The court declared that the plaintiffs' concededly valid claims could not be "redressed" because "it is beyond the power of a [federal] court to order, design, supervise, or implement the plaintiffs' requested remedial plan." Thus, in the court's view, the harm that was done and continues to be done to the plaintiffs was insufficiently redressable by the courts, one of the necessary elements for a plaintiff to have standing. In taking this view, the Ninth Circuit radically misconstrued the broad remedial authority of federal judges.
While the Juliana plaintiffs did request extraordinary relief from the Ninth Circuit – a judicial order that the federal government implement a multi-faceted plan to reverse climate change – the court could have ignored that broad request while still ordering some narrower, but still beneficial, governmental action to reverse the scourge of climate disruption. In fact, the court's opinion noted the plaintiffs had conceded that the very broad relief they were seeking would not solve climate change but would only ameliorate their alleged injuries "to some extent." The court might have spotlighted that concession to support an order mandating a federal phase-out of fossil fuels or a stricter regime of federal auto emissions standards. In a case like Juliana, where a federal court opines that a plaintiff's creative approach in fashioning a lawsuit has legal merit, it is hard to believe that such a court cannot be equally creative in using its equitable powers to fashion a helpful – though admittedly imperfect – remedy that protects a plaintiff's constitutional rights to a meaningful extent.
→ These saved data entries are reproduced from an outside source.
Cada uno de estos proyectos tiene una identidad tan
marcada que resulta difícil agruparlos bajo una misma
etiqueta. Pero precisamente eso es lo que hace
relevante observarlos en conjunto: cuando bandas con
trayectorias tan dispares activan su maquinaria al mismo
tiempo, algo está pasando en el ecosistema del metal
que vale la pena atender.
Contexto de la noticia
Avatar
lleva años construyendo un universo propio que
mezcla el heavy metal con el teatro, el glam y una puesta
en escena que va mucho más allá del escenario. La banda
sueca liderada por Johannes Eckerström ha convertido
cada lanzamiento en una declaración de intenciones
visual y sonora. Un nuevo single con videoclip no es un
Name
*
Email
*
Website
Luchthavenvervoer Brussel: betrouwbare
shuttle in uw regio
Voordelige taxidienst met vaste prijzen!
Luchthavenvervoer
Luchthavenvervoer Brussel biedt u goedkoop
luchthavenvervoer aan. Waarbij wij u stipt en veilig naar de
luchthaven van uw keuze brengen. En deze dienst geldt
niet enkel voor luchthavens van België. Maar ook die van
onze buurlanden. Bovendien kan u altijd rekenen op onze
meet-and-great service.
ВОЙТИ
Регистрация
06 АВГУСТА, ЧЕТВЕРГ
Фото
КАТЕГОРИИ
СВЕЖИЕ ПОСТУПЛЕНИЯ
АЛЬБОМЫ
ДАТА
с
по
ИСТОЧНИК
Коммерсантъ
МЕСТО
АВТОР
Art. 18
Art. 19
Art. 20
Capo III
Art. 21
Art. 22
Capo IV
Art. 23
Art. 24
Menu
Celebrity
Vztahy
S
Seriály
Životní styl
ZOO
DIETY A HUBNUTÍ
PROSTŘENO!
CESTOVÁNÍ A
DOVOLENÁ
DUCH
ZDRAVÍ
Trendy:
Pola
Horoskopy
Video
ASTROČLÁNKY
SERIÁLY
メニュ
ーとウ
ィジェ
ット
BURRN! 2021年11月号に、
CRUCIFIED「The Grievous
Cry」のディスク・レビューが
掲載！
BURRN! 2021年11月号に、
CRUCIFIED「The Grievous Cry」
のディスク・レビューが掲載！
The Juliana case is not closed. The plaintiffs have requested that the Ninth Circuit hear their case en banc, i.e. before a panel of 10 randomly selected Ninth Circuit judges that can reverse the initial panel's opinion on the issue of standing. Such requests are seldom granted, however. Moreover, even if the Ninth Circuit reverses the flawed ruling of its panel regarding standing to sue en banc, the Juliana case might very well reach the aforementioned skeptical Supreme Court.
The plaintiffs in this case resorted to the courts because the political branches of the federal government have largely failed to do anything of consequence on this existential issue. Many legal experts note that the outcome of this case is unlikely to impact the climate justice and public nuisance cases that cities and states across the country have filed in state and federal courts because the issues they've raised are different in type and scope. Nevertheless, the Juliana setback underscores how critical it is for the executive and legislative branches to move quickly and aggressively to combat the climate crisis. Thus, it is up to We, the People, to make sure our elected representatives step up. Fortunately, it's an election year, and we have a chance to make our voices heard.